(Records contained in a dataset)
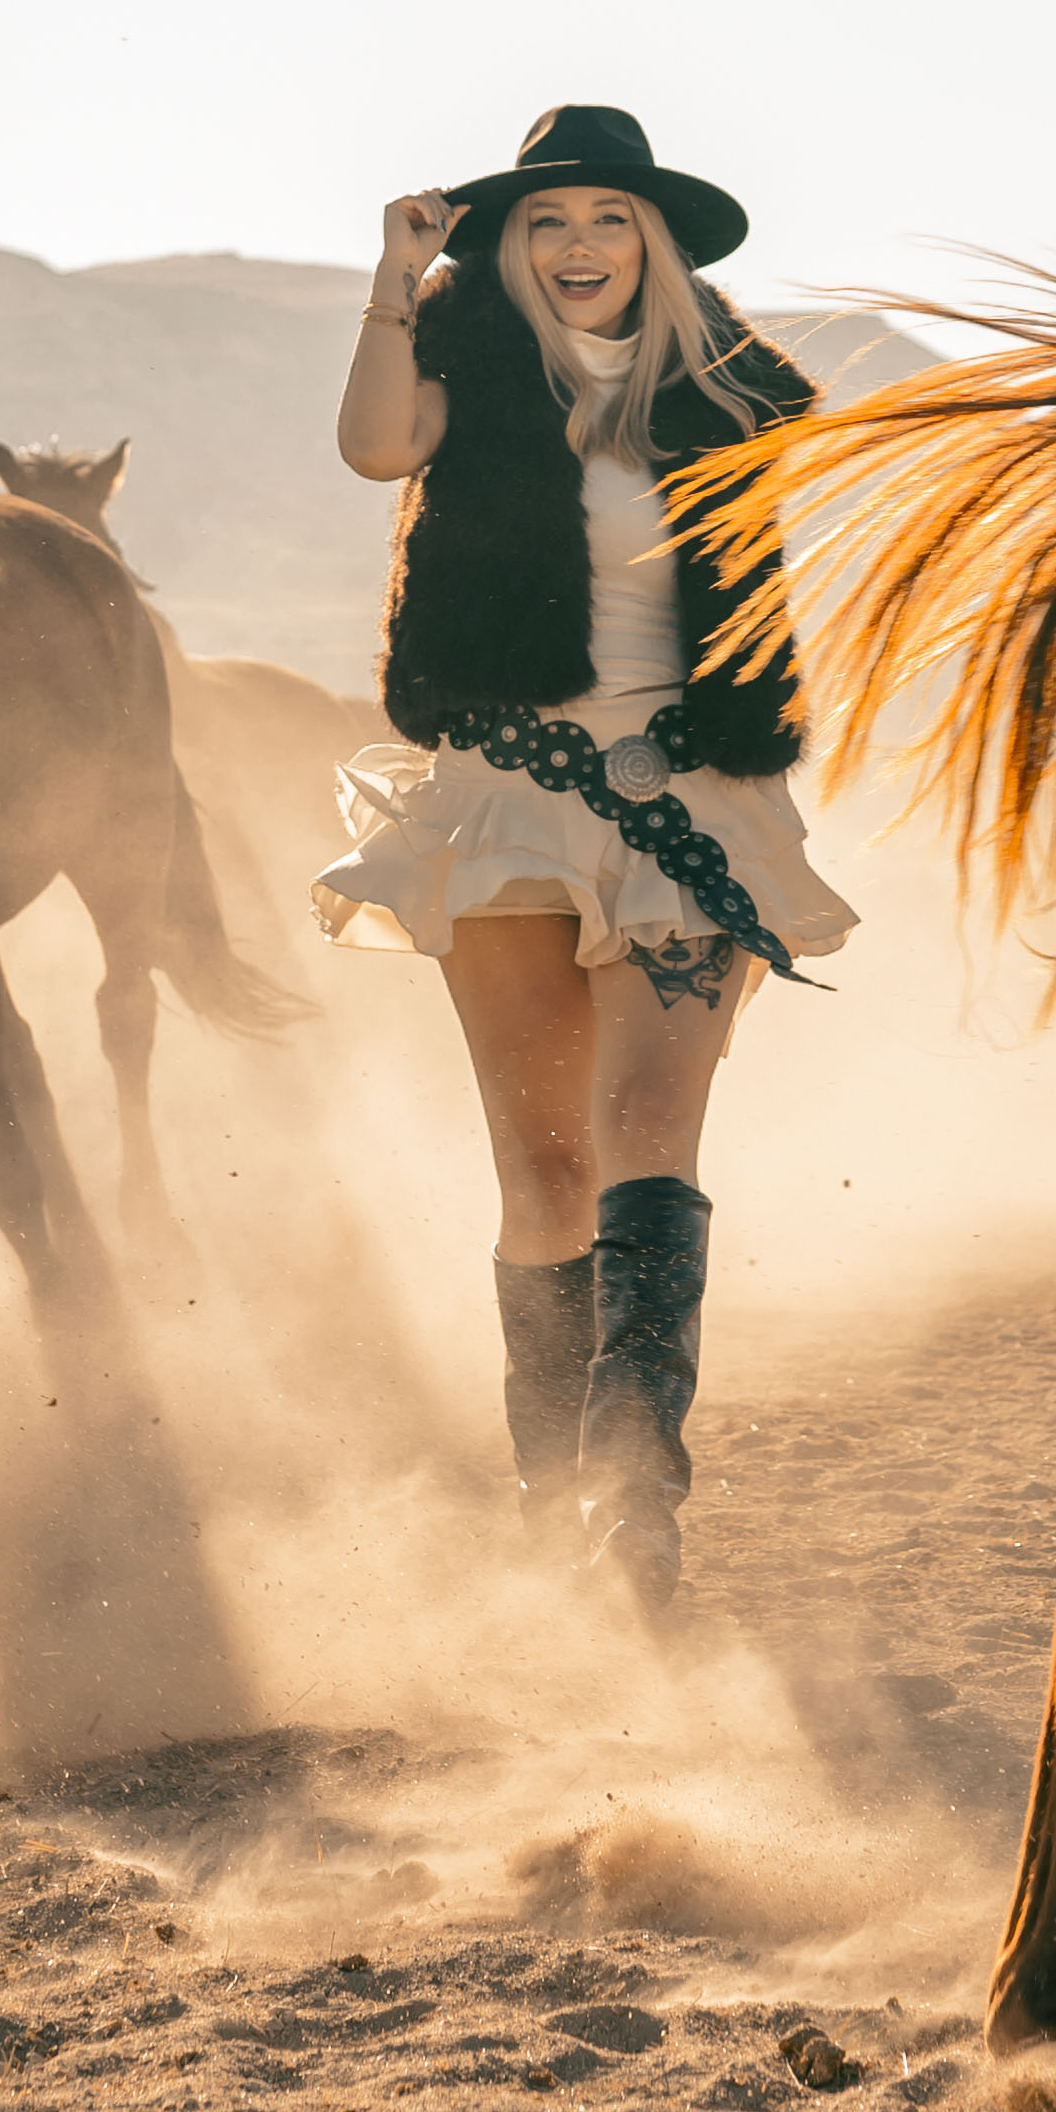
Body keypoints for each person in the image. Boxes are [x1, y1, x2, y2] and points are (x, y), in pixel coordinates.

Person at [320, 102, 857, 1600]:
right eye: (547, 222)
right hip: (501, 794)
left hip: (686, 805)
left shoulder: (727, 397)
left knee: (642, 1127)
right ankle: (551, 1502)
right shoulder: (462, 370)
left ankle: (637, 1492)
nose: (578, 248)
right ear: (509, 244)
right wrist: (394, 277)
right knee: (546, 1172)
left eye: (609, 220)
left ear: (653, 242)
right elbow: (373, 449)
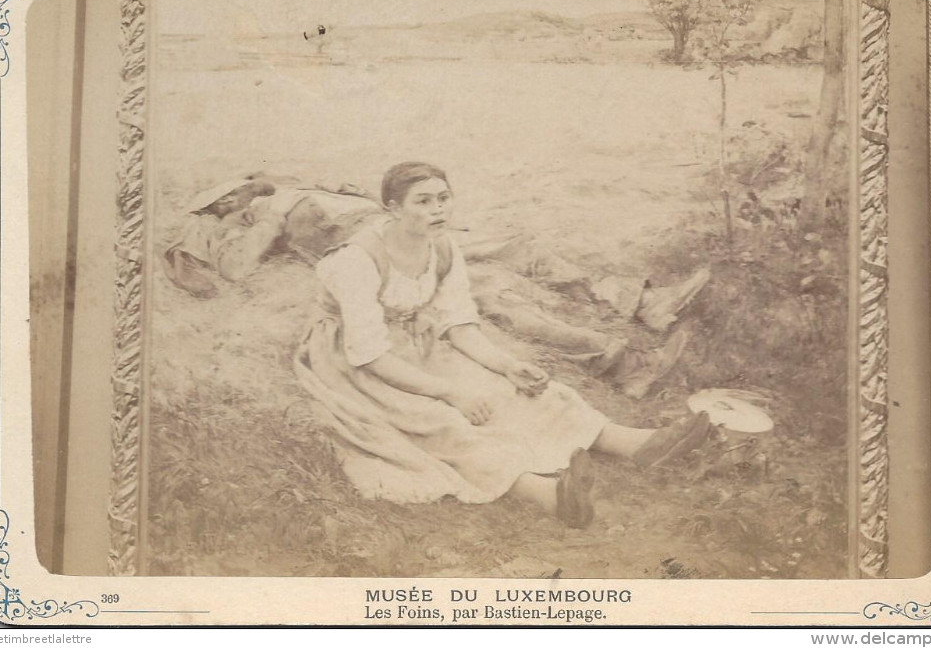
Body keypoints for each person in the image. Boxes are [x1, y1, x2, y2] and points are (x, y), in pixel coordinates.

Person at [292, 162, 709, 527]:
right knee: (435, 418)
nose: (437, 209)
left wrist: (505, 365)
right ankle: (546, 495)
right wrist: (448, 391)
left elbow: (458, 323)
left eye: (443, 198)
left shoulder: (443, 246)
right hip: (358, 361)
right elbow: (369, 352)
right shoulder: (357, 260)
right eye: (422, 201)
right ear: (392, 208)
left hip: (415, 342)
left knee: (509, 390)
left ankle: (631, 442)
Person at [163, 172, 710, 398]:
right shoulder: (268, 211)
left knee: (512, 255)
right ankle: (626, 355)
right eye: (225, 204)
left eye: (229, 200)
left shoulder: (299, 191)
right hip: (390, 245)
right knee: (494, 286)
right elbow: (237, 270)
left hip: (403, 230)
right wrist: (220, 234)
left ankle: (638, 307)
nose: (234, 203)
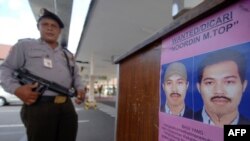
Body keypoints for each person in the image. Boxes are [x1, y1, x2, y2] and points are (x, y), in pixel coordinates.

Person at [0, 8, 85, 141]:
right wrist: (16, 89)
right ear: (38, 27)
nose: (50, 28)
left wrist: (80, 88)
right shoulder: (25, 46)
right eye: (45, 24)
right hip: (39, 105)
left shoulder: (67, 54)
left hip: (66, 106)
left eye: (54, 26)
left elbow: (76, 76)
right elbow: (5, 69)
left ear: (59, 31)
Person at [195, 49, 250, 127]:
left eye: (229, 82)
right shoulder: (185, 121)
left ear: (243, 86)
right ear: (199, 88)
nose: (219, 91)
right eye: (209, 82)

## What the task asks
All lines above from the line with "left knee: (642, 1127)" through the line with "right elbow: (373, 449)", both included, are to be set down exactly, with nothing else.

## Written response
left knee: (642, 1127)
right ankle: (551, 1502)
right shoulder: (462, 370)
left ankle: (637, 1492)
nose: (578, 248)
right ear: (509, 244)
right wrist: (394, 277)
right knee: (546, 1172)
left eye: (609, 220)
left ear: (653, 242)
right elbow: (373, 449)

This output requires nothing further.